As I mentioned, my mom is a storyteller. When I was in elementary school, she wrote me into her books: a precocious imp of a girl with a dirty-blonde bob and a penchant for cracking cases. As much as my mom wanted her character to live up to me, I wanted to live up to the tales she wrote, to be worthy of one of my own. 

From then on, I spent as much time in imaginary worlds as I did in reality. That’s how I became Nancy Drew, finding clues where there were none with my trusty flashlight in hand. Next was Hermione Granger. Then Ella of “Ella Enchanted” 

Though the stories I read have changed, I haven’t. On some days, I’m Elizabeth Bennet, witty, bold and unapologetic. Other times I’m Scheherazade, telling wild tales to entertain myself and others, and occasionally doing so to weasel my way out of trouble. But, most of the time, I’m me: a combination of everything I’ve read, experienced, felt and done. I’m the quiet bookworm in the corner, the dreamer who lives in memories and future fantasies. 

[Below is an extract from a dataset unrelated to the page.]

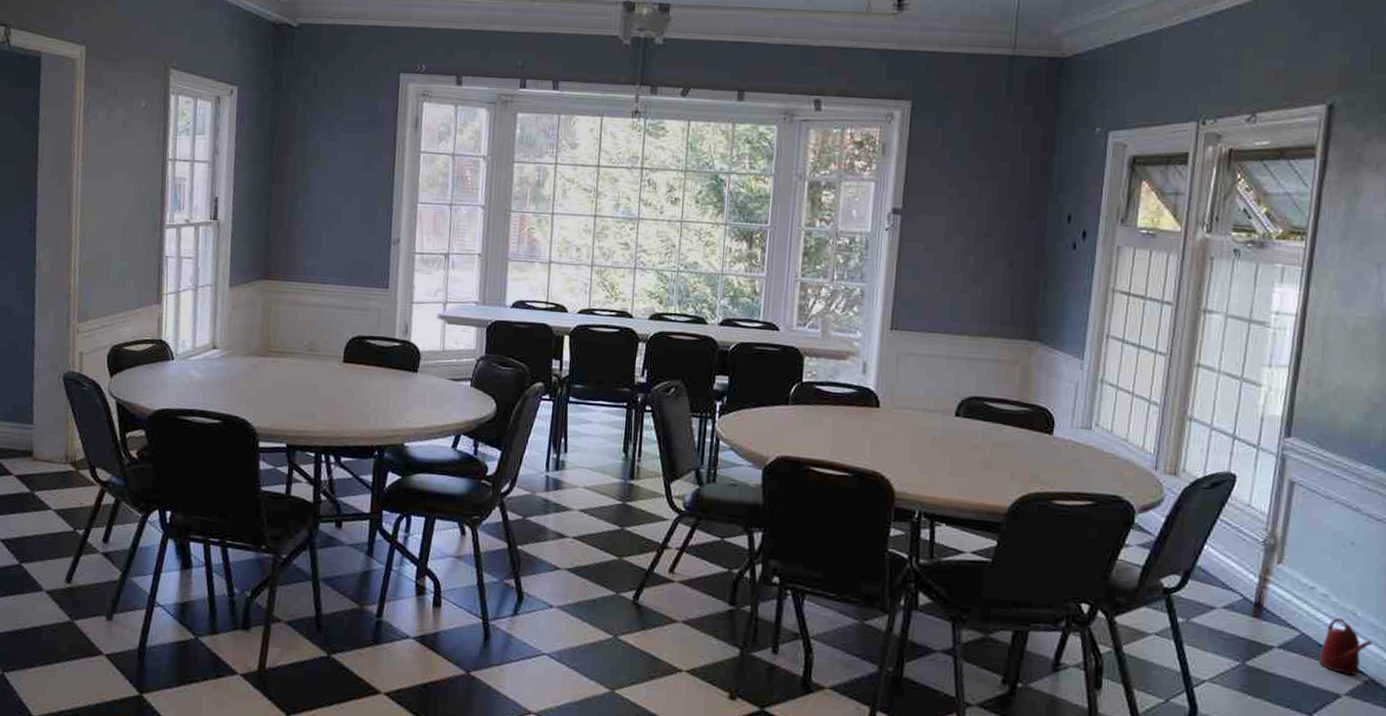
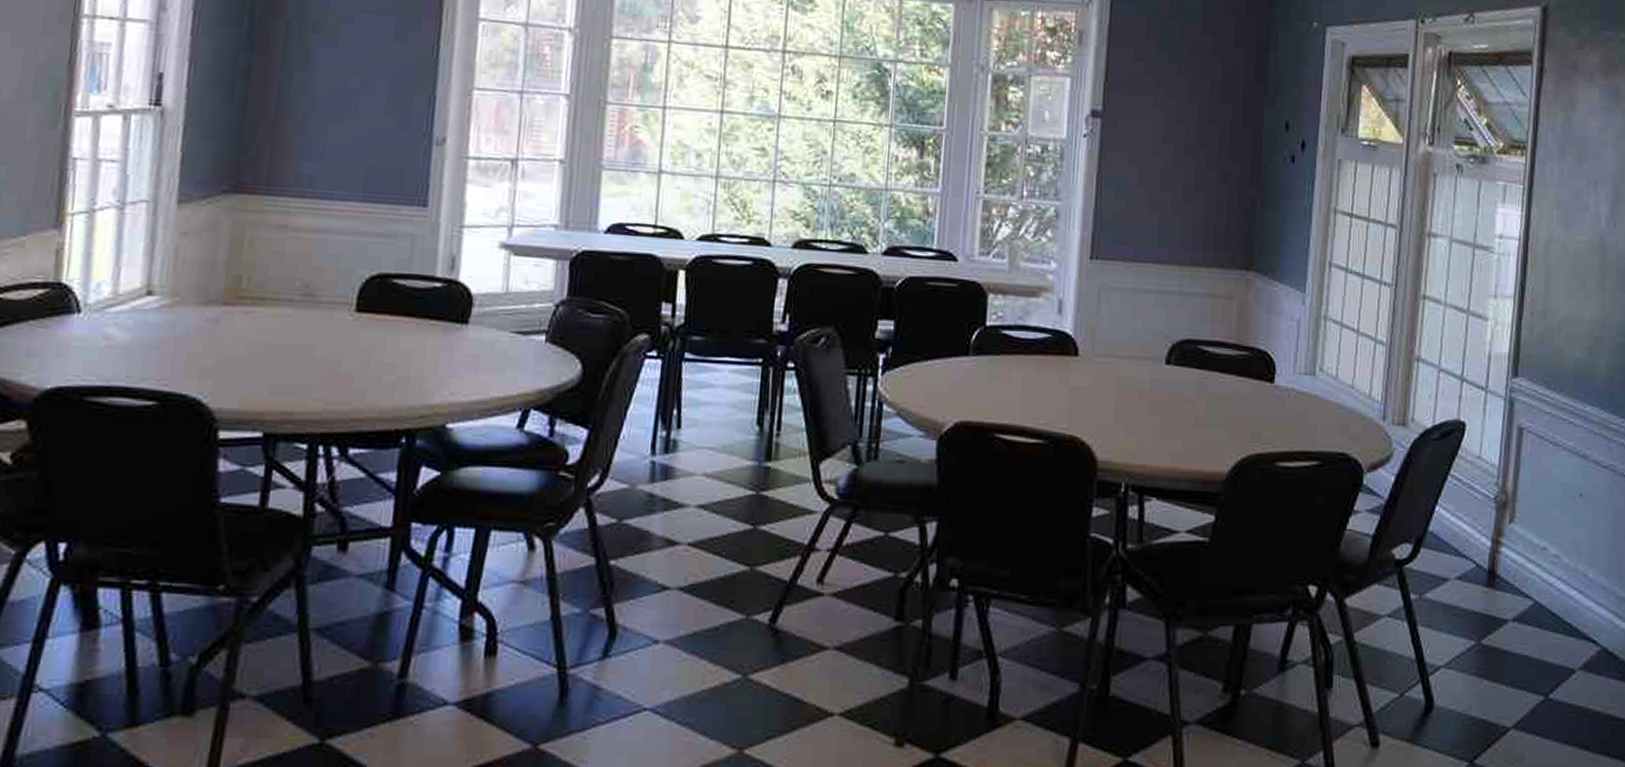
watering can: present [1318,618,1373,676] -> none [1553,581,1604,646]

I may not be a worthy protagonist, but I’m a protagonist all the same. I’m stuck seeing the world through my lens, tainted as it is, and, at the end of a long and arduous day, I reach for my notebook and twist my ordinary experiences into fantastical ones. Maybe my fallibility isn’t a curse; maybe it’s a blessing. Aren’t flawed heroines much more interesting?